Esse foi o primeiro encontro, um ponto de partida, fazia 15 anos que não havia reunião de presidentes dentro desse tratado (de cooperação dos países amazônicos). Não se podia esperar mais do que isso, foi um começo. A declaração é muito longa, eu preferia que fosse mais forte, mais curta e que tivesse algum entendimento nos dois temas que acabaram não avançando, tanto no desmatamento quanto na questão do petróleo. Foi um passo adiante, um passo importante, mas, de novo, a gente precisa ver como o Brasil vai lidar daqui para a frente. Prometeu-se a criação de uma série de iniciativas, um controle policial internacional para o combate aos ilícitos, enfim, há uma série de iniciativas muito boas, vamos ver como isso vai ocorrer. Inclusive, para fazer tudo isso que foi prometido é preciso fortalecer muito a organização. Há um conjunto de promessas muito importante e, agora, o Brasil, como líder desse processo, tem que fazer acontecer.

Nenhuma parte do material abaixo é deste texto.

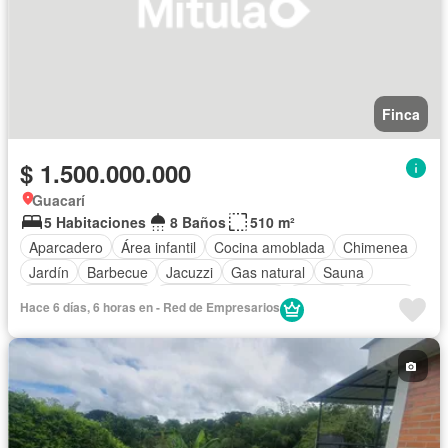
Finca
$ 1.500.000.000
Guacarí
5 Habitaciones
8 Baños
510 m²
Aparcadero
Área infantil
Cocina amoblada
Chimenea
Jardín
Barbecue
Jacuzzi
Gas natural
Sauna
Seguridad privada
Cuarto de servicio
Piscina
Terraza
Hace 6 días, 6 horas en - Red de Empresarios
Tanque de agua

O que podemos esperar do Brasil na participação da próxima cúpula do G20 na Índia, em setembro?
Ainda não sabemos quais serão as prioridades do governo, se será pobreza e fome ou meio ambiente. Temos que ter uma ideia clara do que vai acontecer. Depois da reunião dos Brics, vamos ver o que sai. O Brasil está com muitas iniciativas, mas não percebo uma ideia clara para onde a gente quer ir. O Brasil, por um ano, vai ter que tomar iniciativas, cada país que lidera por um ano fica com a responsabilidade de organizar a agenda, e a gente não sabe qual é essa agenda até agora. O presidente, quando assumiu, definiu três prioridades: a volta do Brasil ao cenário internacional, a liderança na América do Sul e as questões do meio ambiente e da mudança de clima. Ele está tentando atuar nessas três áreas, e não estou falando que não tem foco, o que a gente não vê é quais são os objetivos do país para ser bem sucedido em cada uma dessas iniciativas. O governo tem uma série de iniciativas que são importantes, mas acho que ainda não temos uma visão clara de quais são, efetivamente, os objetivos do Brasil na política externa, porque há objetivos conflitantes. Dentro dessas iniciativas todas dos Brics, da Cúpula, do G20, da ONU, quais são as prioridades efetivas dentro das três que o presidente definiu?